Wireless solutions for existing building efficiency

Wireless technology helps make advanced control feasible for more buildings
Tuesday, September 5, 2017
by James Kohl

In many existing commercial buildings, especially those where the age or historical significance restricts the changes that can be made to the structure, a building automation system (BAS) might never be considered. That’s because the requirements of wired building controls make a BAS too costly — and perhaps physically impossible — to install in many of these buildings.

Wireless technology is removing this obstacle by eliminating the communication wires between system controllers, unit controllers, zone sensors and service tools that were necessary components to a BAS until recently. This freedom from wires provides the option to consider automated building controls in more projects, including existing and historical buildings where the technology wasn’t feasible or was considered cost-prohibitive in the past.

Using wireless technology to connect automated building controls provides many advantages, including cost-effective installation and updates and improved building efficiency, performance and occupant comfort. A BAS with wireless technology also enables remote access, control, monitoring and troubleshooting of building systems.

Minimal Occupant Disruptions

Simplified installation and a smoother construction process allows for affordable upgrades with little or no disruption to tenants, making wireless technology for building controls and devices a good option in many types of buildings.

With no wires to maintain or fix, the technology offers reduced service and repair costs over the life of the system. Some wireless options also offer long-lasting or lifetime batteries, which saves time and money spent on changing batteries and contributes to ease of maintenance.

Reliability and Flexibility

Wireless solutions can be used in a BAS for many applications, including sensing, equipment, system communications, remote access and service tools. Past wireless technologies used in building automation were not developed specifically for these more demanding applications. This meant they often provided less-than-optimal performance and had high maintenance requirements, questionable reliability, short battery life and difficult system integration.

Technology advancements have made it possible for today’s wireless solutions to offer reliable and secure performance by taking advantage of new wireless standards, such as ZigBee Certified Building Automation. These standards offer better outcomes including reduced maintenance, longer battery life, and improved reliability through an extended signal range and self-repairing mesh network. Systems certified by ZigBee use AES-128 encryption, keys and device authentication to ensure network security and keep the isolated wireless network secure.

Building automation systems that use standard open protocols, such as BACnet, also offer flexibility for the future. The use of open standards allows for the easy integration of devices if there is a need to expand or change the spaces in a building, which keeps options open if and when building needs and technologies evolve. Open standards also allow multiple types of systems in a building — including HVAC, fire, elevators, lighting and security — to be integrated for simplified access and monitoring from one point of control.

Benefits Beyond Day One

Wireless technology puts building automation — and the improved performance, energy savings strategies and 24/7 monitoring that automation can bring — within reach for more buildings. By using wireless for a BAS, building owners, managers and engineers can access a wealth of building data, monitor building performance and adjust systems remotely, ensuring the building continues to run as it was designed.

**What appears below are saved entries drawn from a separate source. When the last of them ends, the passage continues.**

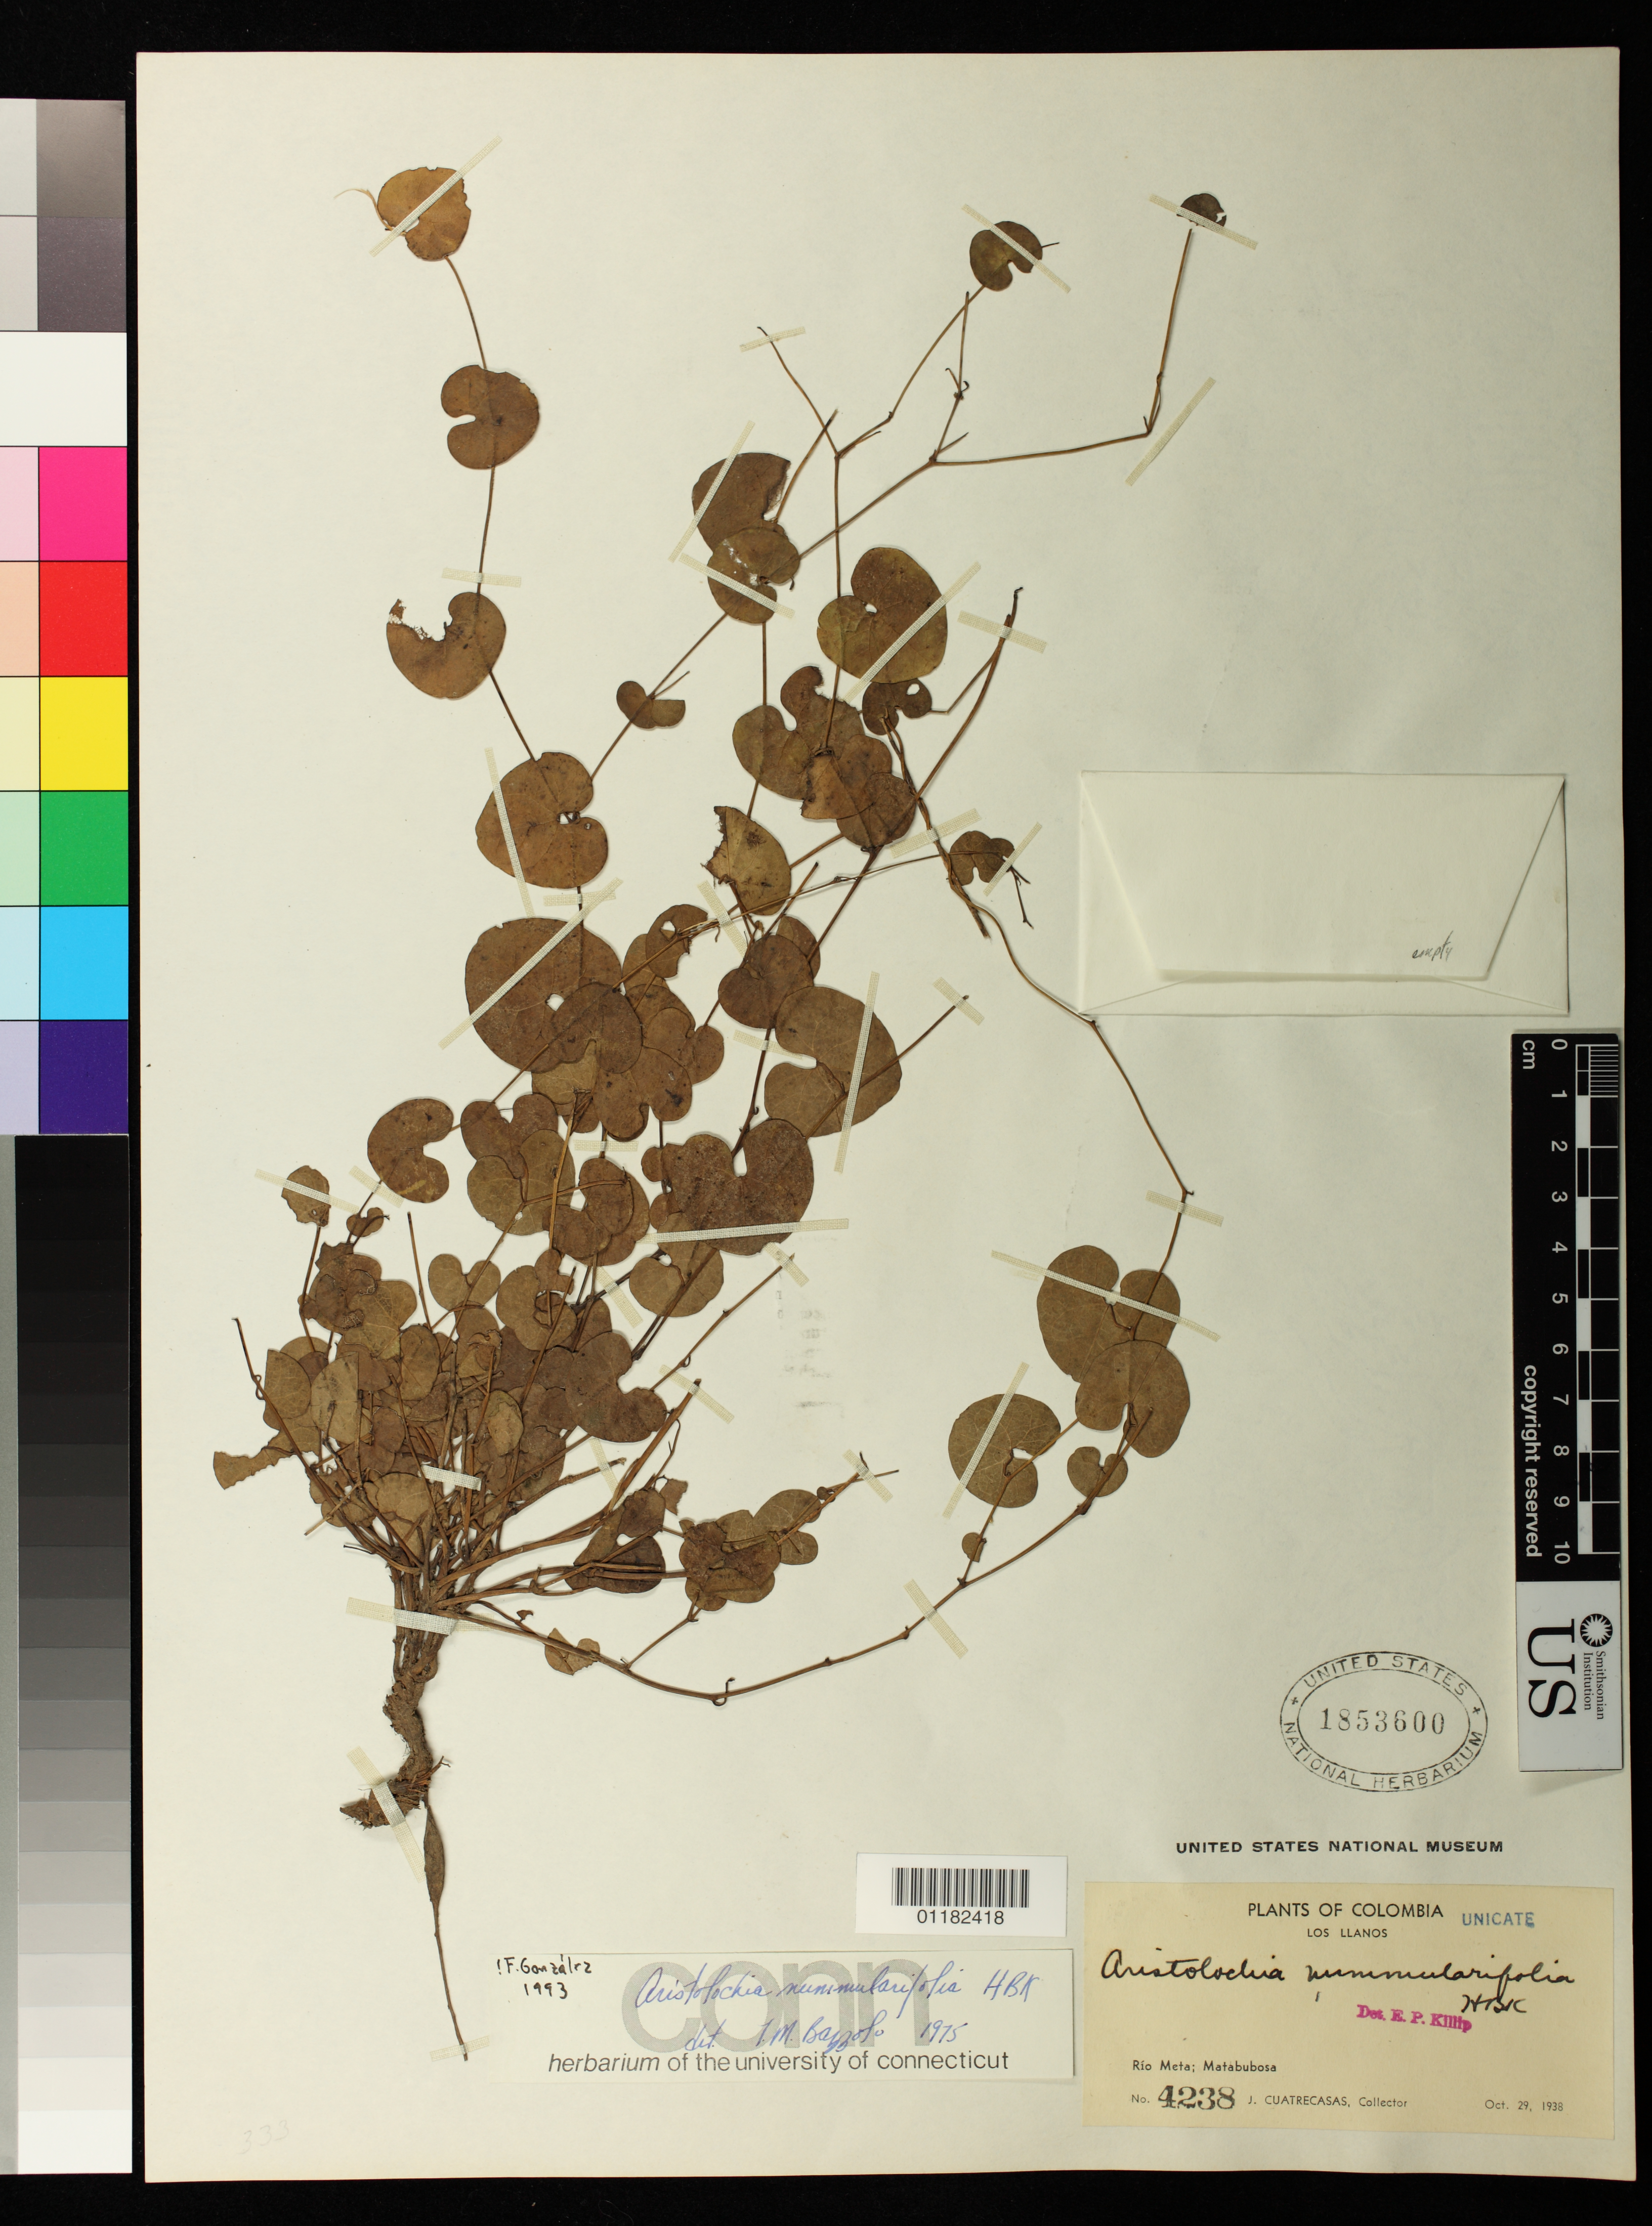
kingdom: Plantae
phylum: Tracheophyta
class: Magnoliopsida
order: Piperales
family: Aristolochiaceae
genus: Aristolochia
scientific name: Aristolochia nummularifolia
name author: Kunth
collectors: J. Cuatrecasas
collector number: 4238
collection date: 1938-10-29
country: Colombia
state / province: Meta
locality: Los Llanos. Rio Meta; Metabubosa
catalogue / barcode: US 1853600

In addition, building staff can easily see what is happening inside the building — from information about equipment to energy use. Studies show that 60 to 70 per cent of energy consumption in a commercial building is due to HVAC and lighting. Solutions that provide an easy-to-use, single point of control for these systems make it easier to optimize energy efficiency while balancing the energy consumption of a building with the comfort and control of the space. The result is consistent occupant comfort, reduced operational costs and an improved building environment.

Wireless technology built on open standards for building systems can result in many benefits over the life of the building. The latest wireless systems offer reliability and flexibility, and they enable many intelligent building solutions that can improve performance and efficiency. A wireless solution puts building automation and these benefits within reach for more commercial buildings.